Note: If security is top priority for you, you may prefer the full domain join route for Linux machines. In fact, it’s probably best not to bother with Samba4 at all in that case…

Samba4

You’ll need to make some minor changes to Samba4. Under /usr/local/samba/etc/smb.conf (or wherever this file is stored), add the following line:

idmap_ldb:use rfc2307 = Yes

This instructs Samba4 to rely on LDAP for uid/gid mapping for users. Otherwise, it will use the local winbind flat file database.

Admittedly, I haven’t found a lot of information on how this works, so I’m speaking mainly from what I’ve observed. Take it with a grain of salt. If you want to be able to resolve usernames/groups on your Samba4 server, you’ll need to perform the following steps on the server machine as well as any clients.

nss-pam-ldap

The key package you will need to make this work is nss-pam-ldap. You can find it here. As stated on the website, this package provides a PAM module and daemon (nslcd) for querying and authenticating to an LDAP server. Follow the instructions here on how to set it up. I don’t want to reiterate everything that’s stated in the documentation, so I’ll just add some things.

  • If you want to connect to a remote LDAP server, make sure you specify the address in the form ldap://IP_ADDRESS. I made the mistake of using the hostname and got strange errors…it took me a while to track that one down.
  • The /etc/nsswitch.conf portion tells your machine where to look for user/group/host name resolution. It’s an essential step, so don’t forget it.
  • When I installed the package, I’m pretty sure it edited the pam configuration files for me. Check to be sure. Also, be careful editing these files because you could easily lock yourself out of the machine.

**Written exercise**
In the Samba4 setup notes, what does adding the line "idmap_ldb:use rfc2307 = Yes" tell Samba4 to do?

**Available data**
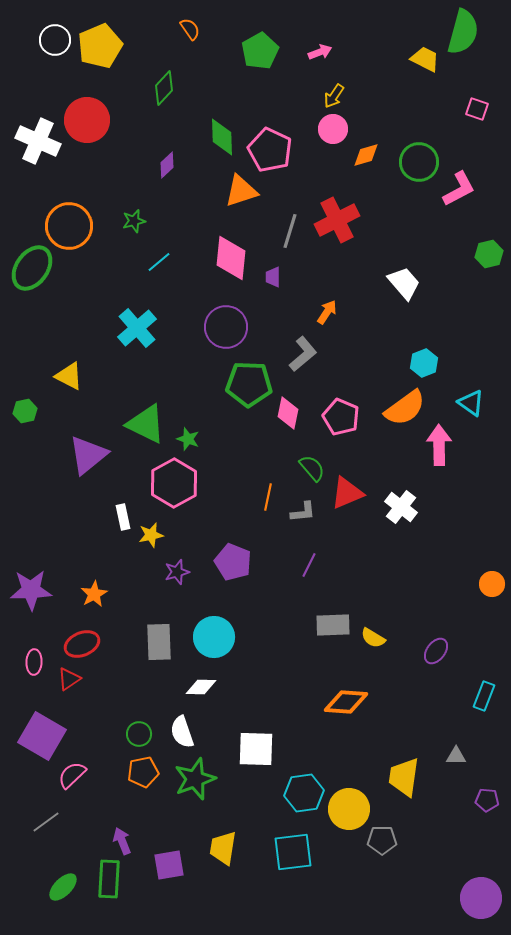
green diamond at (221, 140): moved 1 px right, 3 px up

**Output for this task**
It tells Samba4 to rely on LDAP for uid/gid mapping for users instead of the local winbind flat file database.